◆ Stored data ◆
□ □ □ □
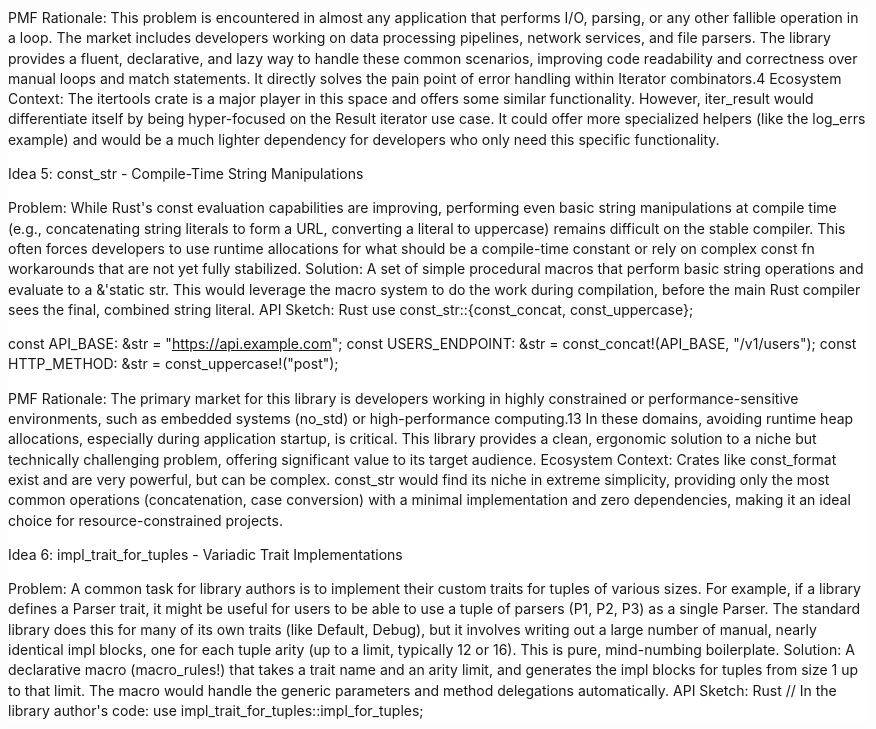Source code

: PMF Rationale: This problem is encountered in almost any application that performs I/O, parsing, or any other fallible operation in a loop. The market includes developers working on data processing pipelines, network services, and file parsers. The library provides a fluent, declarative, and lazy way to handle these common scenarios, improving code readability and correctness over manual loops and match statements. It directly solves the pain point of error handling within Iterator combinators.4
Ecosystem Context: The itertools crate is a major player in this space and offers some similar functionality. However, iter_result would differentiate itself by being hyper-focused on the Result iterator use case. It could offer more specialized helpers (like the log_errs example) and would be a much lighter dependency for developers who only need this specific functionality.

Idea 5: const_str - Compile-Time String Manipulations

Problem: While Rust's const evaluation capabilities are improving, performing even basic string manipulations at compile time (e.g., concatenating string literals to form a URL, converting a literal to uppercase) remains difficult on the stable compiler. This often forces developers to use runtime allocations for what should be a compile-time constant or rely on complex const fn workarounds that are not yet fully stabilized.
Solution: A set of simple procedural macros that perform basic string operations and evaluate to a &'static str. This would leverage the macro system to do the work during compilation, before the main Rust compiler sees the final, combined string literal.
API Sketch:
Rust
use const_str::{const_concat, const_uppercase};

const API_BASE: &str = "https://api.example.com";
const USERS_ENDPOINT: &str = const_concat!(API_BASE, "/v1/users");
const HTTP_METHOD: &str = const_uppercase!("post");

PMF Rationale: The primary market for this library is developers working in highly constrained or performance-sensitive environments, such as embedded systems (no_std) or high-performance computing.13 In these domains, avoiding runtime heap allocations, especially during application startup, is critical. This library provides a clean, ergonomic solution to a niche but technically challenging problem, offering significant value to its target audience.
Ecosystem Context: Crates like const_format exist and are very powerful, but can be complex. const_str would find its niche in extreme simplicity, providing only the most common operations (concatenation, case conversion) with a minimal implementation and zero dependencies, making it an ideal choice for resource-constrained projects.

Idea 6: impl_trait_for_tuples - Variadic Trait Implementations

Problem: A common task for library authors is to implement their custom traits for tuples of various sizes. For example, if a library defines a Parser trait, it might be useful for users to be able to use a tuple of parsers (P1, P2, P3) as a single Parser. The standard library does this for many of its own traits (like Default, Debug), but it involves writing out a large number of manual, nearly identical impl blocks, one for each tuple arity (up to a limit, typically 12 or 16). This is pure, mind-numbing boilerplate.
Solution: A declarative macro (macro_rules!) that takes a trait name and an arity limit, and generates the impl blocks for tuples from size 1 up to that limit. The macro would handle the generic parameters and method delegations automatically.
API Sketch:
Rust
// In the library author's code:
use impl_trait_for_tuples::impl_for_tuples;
□ □ □ □
◆ What you have to do ◆
Set down, unchanged, only those lines above that fall between the line with "Ecosystem Context: Crates" and the line with "Idea 6: impl_trait_for_tuples", the two end lines included.

◆ Result of this task ◆
Ecosystem Context: Crates like const_format exist and are very powerful, but can be complex. const_str would find its niche in extreme simplicity, providing only the most common operations (concatenation, case conversion) with a minimal implementation and zero dependencies, making it an ideal choice for resource-constrained projects.

Idea 6: impl_trait_for_tuples - Variadic Trait Implementations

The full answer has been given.